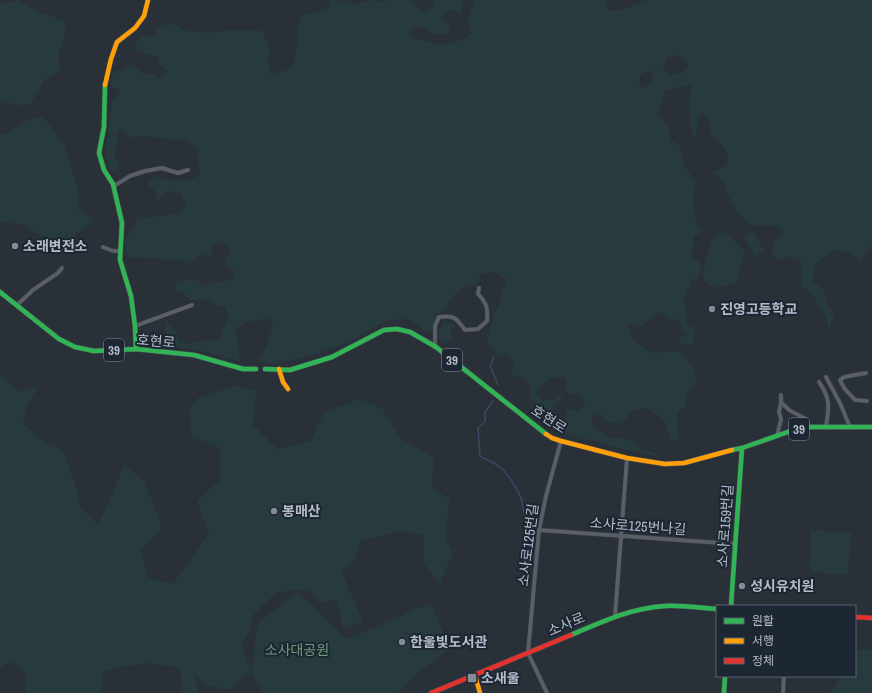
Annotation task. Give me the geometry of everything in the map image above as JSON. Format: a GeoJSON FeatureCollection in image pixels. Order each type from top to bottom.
{"type":"FeatureCollection","features":[{"type":"Feature","properties":{"kind":"main road"},"geometry":{"type":"LineString","coordinates":[[136,349],[131,296],[120,260],[122,225],[114,186],[110,177],[104,170],[99,156],[104,127],[104,85],[116,43],[128,35],[140,22],[146,12],[148,0]]}},
{"type":"Feature","properties":{"kind":"main road","name":"호현로"},"geometry":{"type":"LineString","coordinates":[[0,292],[59,339],[75,347],[94,351],[136,349],[194,355],[243,369],[256,369]]}},
{"type":"Feature","properties":{"kind":"main road","name":"호현로"},"geometry":{"type":"LineString","coordinates":[[265,369],[290,370],[332,357],[384,330],[397,328],[410,332],[435,346],[552,438],[627,458],[665,464],[684,463],[724,451],[742,448],[802,427],[872,427]]}},
{"type":"Feature","properties":{"kind":"main road"},"geometry":{"type":"LineString","coordinates":[[279,369],[283,382],[288,389]]}},
{"type":"Feature","properties":{"kind":"main road","name":"소사로159번길"},"geometry":{"type":"LineString","coordinates":[[731,605],[742,448]]}},
{"type":"Feature","properties":{"kind":"main road","name":"소사로"},"geometry":{"type":"LineString","coordinates":[[431,693],[475,676],[615,616],[654,607],[666,606],[716,609]]}},
{"type":"Feature","properties":{"kind":"main road"},"geometry":{"type":"LineString","coordinates":[[856,617],[872,618]]}},
{"type":"Feature","properties":{"kind":"main road"},"geometry":{"type":"LineString","coordinates":[[475,676],[480,693]]}},
{"type":"Feature","properties":{"kind":"main road"},"geometry":{"type":"LineString","coordinates":[[724,693],[725,677]]}},
{"type":"Feature","properties":{"kind":"street"},"geometry":{"type":"LineString","coordinates":[[114,186],[130,176],[146,171],[162,168],[178,173],[188,170]]}},
{"type":"Feature","properties":{"kind":"street"},"geometry":{"type":"LineString","coordinates":[[103,247],[113,251],[120,251]]}},
{"type":"Feature","properties":{"kind":"street"},"geometry":{"type":"LineString","coordinates":[[17,305],[33,290],[58,273],[62,268]]}},
{"type":"Feature","properties":{"kind":"street"},"geometry":{"type":"LineString","coordinates":[[435,346],[435,326],[439,317],[450,316],[457,319],[465,330],[478,329],[487,321],[488,310],[482,298],[478,294],[479,288]]}},
{"type":"Feature","properties":{"kind":"street"},"geometry":{"type":"LineString","coordinates":[[135,326],[192,305]]}},
{"type":"Feature","properties":{"kind":"street"},"geometry":{"type":"LineString","coordinates":[[866,374],[844,377],[840,380],[844,388],[855,400],[867,402]]}},
{"type":"Feature","properties":{"kind":"street"},"geometry":{"type":"LineString","coordinates":[[826,377],[840,403],[850,427]]}},
{"type":"Feature","properties":{"kind":"street"},"geometry":{"type":"LineString","coordinates":[[819,382],[829,402],[826,427]]}},
{"type":"Feature","properties":{"kind":"street"},"geometry":{"type":"LineString","coordinates":[[777,436],[781,418],[779,412],[781,395]]}},
{"type":"Feature","properties":{"kind":"street"},"geometry":{"type":"LineString","coordinates":[[781,402],[789,410],[806,419],[809,427]]}},
{"type":"Feature","properties":{"kind":"street","name":"소사로125번길"},"geometry":{"type":"LineString","coordinates":[[528,652],[539,530],[546,496],[561,441]]}},
{"type":"Feature","properties":{"kind":"street"},"geometry":{"type":"LineString","coordinates":[[615,616],[627,458]]}},
{"type":"Feature","properties":{"kind":"street","name":"소사로125번나길"},"geometry":{"type":"LineString","coordinates":[[539,530],[735,544]]}},
{"type":"Feature","properties":{"kind":"street"},"geometry":{"type":"LineString","coordinates":[[528,652],[547,693]]}},
{"type":"Feature","properties":{"kind":"street"},"geometry":{"type":"LineString","coordinates":[[783,693],[784,677]]}},
{"type":"Feature","properties":{"kind":"green space"},"geometry":{"type":"Polygon","coordinates":[[[17,0],[39,12],[65,21],[65,34],[58,56],[61,72],[45,79],[30,105],[17,105],[0,100],[0,4],[17,0]]]}},
{"type":"Feature","properties":{"kind":"green space"},"geometry":{"type":"Polygon","coordinates":[[[330,0],[353,4],[370,0],[381,2],[389,0],[409,0],[423,12],[432,8],[435,0],[463,0],[461,13],[449,9],[442,19],[449,24],[449,34],[433,34],[424,28],[414,26],[408,35],[433,43],[449,44],[456,42],[472,33],[467,20],[475,0],[604,0],[609,11],[619,11],[646,0],[872,0],[872,244],[868,252],[860,260],[849,252],[833,250],[816,264],[812,280],[823,289],[828,307],[835,313],[829,329],[826,317],[812,294],[802,285],[802,262],[788,256],[779,261],[772,256],[774,239],[781,237],[780,226],[751,225],[737,212],[728,195],[724,182],[712,173],[727,165],[728,155],[719,140],[711,136],[709,120],[702,111],[697,120],[697,133],[694,137],[690,125],[689,112],[691,84],[665,91],[657,115],[667,124],[671,140],[680,146],[684,165],[695,182],[693,200],[696,223],[703,232],[694,236],[692,256],[702,265],[697,280],[692,279],[684,301],[687,325],[694,328],[693,343],[684,346],[677,338],[687,335],[677,319],[669,319],[658,311],[642,327],[627,323],[629,332],[636,343],[654,353],[681,351],[682,355],[692,366],[697,384],[689,388],[684,409],[677,411],[678,441],[671,440],[664,420],[647,408],[634,410],[621,424],[604,421],[601,413],[592,416],[592,426],[612,439],[620,437],[634,442],[639,448],[655,453],[657,456],[627,450],[557,431],[557,424],[566,419],[567,409],[578,411],[585,407],[582,395],[574,395],[564,391],[567,386],[566,378],[557,377],[545,382],[536,393],[543,401],[547,399],[552,401],[560,395],[564,396],[557,403],[552,416],[528,397],[530,390],[526,380],[511,374],[514,364],[508,355],[499,356],[486,340],[490,333],[493,316],[500,303],[502,288],[507,284],[506,279],[492,272],[480,274],[479,284],[460,290],[451,299],[445,309],[437,314],[432,330],[426,333],[409,320],[392,320],[376,326],[340,346],[272,365],[258,361],[267,345],[273,326],[268,317],[246,322],[236,329],[240,361],[201,351],[142,343],[142,332],[145,329],[153,341],[166,337],[165,320],[175,330],[179,341],[191,344],[198,341],[221,340],[222,331],[228,321],[226,307],[218,306],[211,300],[191,300],[186,295],[174,290],[176,284],[193,278],[205,286],[213,281],[223,283],[234,276],[233,270],[224,265],[231,249],[220,242],[213,244],[212,257],[200,254],[190,264],[178,260],[128,257],[125,244],[127,236],[135,225],[137,219],[180,213],[186,205],[180,193],[166,191],[157,202],[157,194],[148,184],[156,176],[162,179],[190,180],[200,174],[197,148],[187,141],[139,136],[132,139],[120,128],[116,136],[118,139],[114,156],[119,162],[117,172],[109,169],[105,152],[112,99],[117,100],[120,91],[111,87],[113,71],[120,71],[133,64],[142,73],[150,73],[159,78],[168,72],[160,65],[158,57],[134,49],[139,36],[153,36],[160,25],[175,24],[186,31],[210,33],[228,30],[263,31],[270,51],[268,63],[271,74],[285,71],[295,64],[295,52],[298,44],[296,29],[303,13],[308,14],[326,11],[330,0]],[[680,55],[667,58],[663,68],[669,76],[684,72],[689,65],[680,55]],[[650,70],[640,75],[639,87],[648,87],[654,79],[650,70]]]}},
{"type":"Feature","properties":{"kind":"green space"},"geometry":{"type":"Polygon","coordinates":[[[44,117],[65,146],[79,193],[79,210],[93,219],[88,227],[77,232],[69,245],[58,254],[49,252],[46,238],[22,224],[0,222],[0,135],[8,132],[29,119],[44,117]]]}},
{"type":"Feature","properties":{"kind":"green space"},"geometry":{"type":"Polygon","coordinates":[[[754,231],[764,251],[755,257],[744,237],[754,231]]]}},
{"type":"Feature","properties":{"kind":"green space"},"geometry":{"type":"Polygon","coordinates":[[[725,232],[731,236],[739,247],[745,251],[736,285],[731,284],[722,287],[714,287],[710,286],[704,280],[702,275],[713,236],[725,232]]]}},
{"type":"Feature","properties":{"kind":"green space"},"geometry":{"type":"Polygon","coordinates":[[[444,321],[456,326],[450,329],[453,340],[447,341],[445,344],[439,340],[439,331],[444,321]]]}},
{"type":"Feature","properties":{"kind":"green space"},"geometry":{"type":"Polygon","coordinates":[[[0,377],[4,378],[19,392],[39,385],[27,407],[23,424],[45,443],[63,450],[76,487],[81,508],[98,524],[110,500],[124,464],[145,482],[162,527],[141,551],[148,577],[173,584],[209,533],[197,501],[220,480],[220,448],[192,437],[189,408],[199,397],[237,385],[256,391],[253,425],[277,449],[311,441],[324,412],[360,399],[382,408],[401,439],[434,457],[432,488],[450,499],[445,538],[453,553],[440,584],[424,564],[423,535],[402,531],[361,541],[353,562],[341,570],[363,621],[343,629],[337,599],[320,603],[309,588],[276,593],[254,614],[250,630],[241,646],[251,668],[229,690],[203,684],[194,672],[199,693],[183,693],[180,668],[148,663],[104,670],[101,693],[25,693],[27,674],[11,662],[0,668],[0,377]]]}},
{"type":"Feature","properties":{"kind":"green space"},"geometry":{"type":"Polygon","coordinates":[[[811,530],[851,533],[848,575],[810,572],[811,530]]]}},
{"type":"Feature","properties":{"kind":"green space","name":"소사대공원"},"geometry":{"type":"Polygon","coordinates":[[[298,592],[347,639],[430,603],[451,648],[410,679],[398,693],[264,693],[252,674],[257,624],[298,592]]]}},
{"type":"Feature","properties":{"kind":"green space"},"geometry":{"type":"Polygon","coordinates":[[[858,650],[872,650],[872,693],[831,693],[840,677],[856,677],[856,653],[858,650]]]}},
{"type":"Feature","properties":{"kind":"waterway"},"geometry":{"type":"LineString","coordinates":[[494,357],[490,366],[498,385]]}},
{"type":"Feature","properties":{"kind":"waterway"},"geometry":{"type":"LineString","coordinates":[[493,401],[485,412],[485,422],[478,428],[480,456],[498,465],[509,477],[521,498],[525,517],[530,528]]}},
{"type":"Feature","properties":{"kind":"traffic: fast"},"geometry":{"type":"LineString","coordinates":[[105,85],[104,127],[99,153],[104,170],[113,184],[122,223],[120,260],[131,296],[136,349]]}},
{"type":"Feature","properties":{"kind":"traffic: fast"},"geometry":{"type":"LineString","coordinates":[[0,292],[59,339],[75,347],[94,351],[136,349],[194,355],[243,369],[256,369]]}},
{"type":"Feature","properties":{"kind":"traffic: fast"},"geometry":{"type":"LineString","coordinates":[[265,369],[290,370],[332,357],[384,330],[397,329],[410,332],[436,347],[546,434]]}},
{"type":"Feature","properties":{"kind":"traffic: fast"},"geometry":{"type":"LineString","coordinates":[[732,450],[742,448],[802,427],[872,427]]}},
{"type":"Feature","properties":{"kind":"traffic: fast"},"geometry":{"type":"LineString","coordinates":[[731,605],[742,448]]}},
{"type":"Feature","properties":{"kind":"traffic: fast"},"geometry":{"type":"LineString","coordinates":[[571,635],[616,616],[652,607],[678,606],[716,609]]}},
{"type":"Feature","properties":{"kind":"traffic: fast"},"geometry":{"type":"LineString","coordinates":[[724,693],[725,677]]}},
{"type":"Feature","properties":{"kind":"traffic: slow"},"geometry":{"type":"LineString","coordinates":[[105,85],[111,59],[117,42],[135,28],[144,16],[148,0]]}},
{"type":"Feature","properties":{"kind":"traffic: slow"},"geometry":{"type":"LineString","coordinates":[[279,369],[283,382],[288,389]]}},
{"type":"Feature","properties":{"kind":"traffic: slow"},"geometry":{"type":"LineString","coordinates":[[546,434],[561,441],[627,458],[665,464],[684,463],[732,450]]}},
{"type":"Feature","properties":{"kind":"traffic: slow"},"geometry":{"type":"LineString","coordinates":[[475,675],[480,693]]}},
{"type":"Feature","properties":{"kind":"traffic: jam"},"geometry":{"type":"LineString","coordinates":[[856,617],[872,618]]}},
{"type":"Feature","properties":{"kind":"traffic: jam"},"geometry":{"type":"LineString","coordinates":[[431,693],[571,635]]}},
{"type":"Feature","properties":{"kind":"place","name":"소래변전소"},"geometry":{"type":"Point","coordinates":[15,246]}},
{"type":"Feature","properties":{"kind":"place","name":"진영고등학교"},"geometry":{"type":"Point","coordinates":[712,309]}},
{"type":"Feature","properties":{"kind":"place","name":"봉매산"},"geometry":{"type":"Point","coordinates":[274,511]}},
{"type":"Feature","properties":{"kind":"place","name":"성시유치원"},"geometry":{"type":"Point","coordinates":[742,586]}},
{"type":"Feature","properties":{"kind":"place","name":"한울빛도서관"},"geometry":{"type":"Point","coordinates":[402,642]}},
{"type":"Feature","properties":{"kind":"place","name":"소새울"},"geometry":{"type":"Point","coordinates":[472,678]}}]}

» **TASK TO COMPLETE**:
Take every line above carrying "FeatureCollection" and return it.

» **SOLUTION TO THE PROBLEM**:
Annotation task. Give me the geometry of everything in the map image above as JSON. Format: a GeoJSON FeatureCollection in image pixels. Order each type from top to bottom.
{"type":"FeatureCollection","features":[{"type":"Feature","properties":{"kind":"main road"},"geometry":{"type":"LineString","coordinates":[[136,349],[131,296],[120,260],[122,225],[114,186],[110,177],[104,170],[99,156],[104,127],[104,85],[116,43],[128,35],[140,22],[146,12],[148,0]]}},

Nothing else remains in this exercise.